[[ TASK INPUTS open ]]

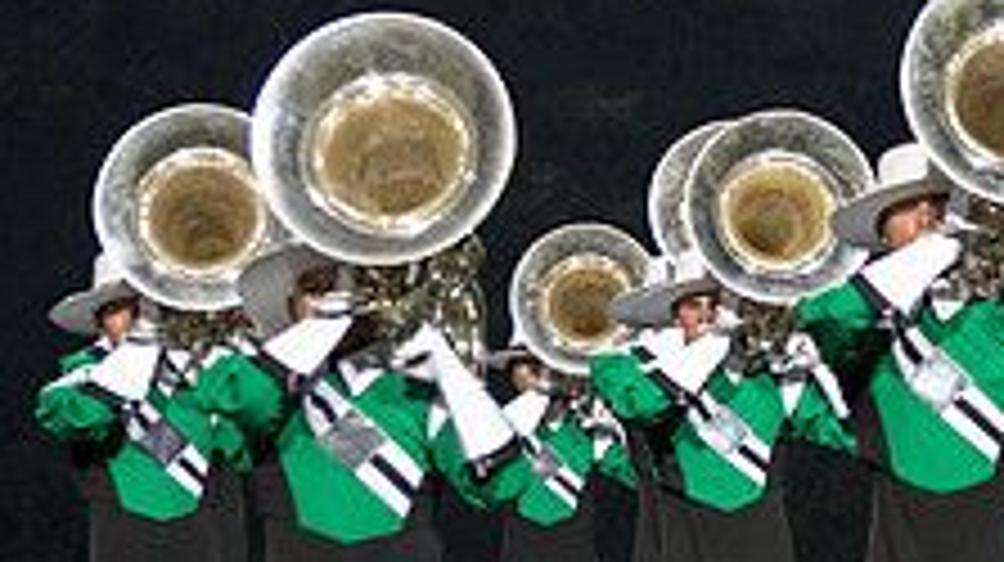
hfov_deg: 6.4
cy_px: 394
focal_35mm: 335
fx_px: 8911
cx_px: 1379
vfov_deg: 3.6
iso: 5000
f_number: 4.5
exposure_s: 1/200
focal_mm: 98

[[ TASK INPUTS closed ]]

■ **PROBLEM TO WORK ON**
What is needed is an exact copy of the lines from the one containing "fx_px: 8911" through the last line of the records above, both included.

■ **RESPONSE FOR THIS EXERCISE**
fx_px: 8911
cx_px: 1379
vfov_deg: 3.6
iso: 5000
f_number: 4.5
exposure_s: 1/200
focal_mm: 98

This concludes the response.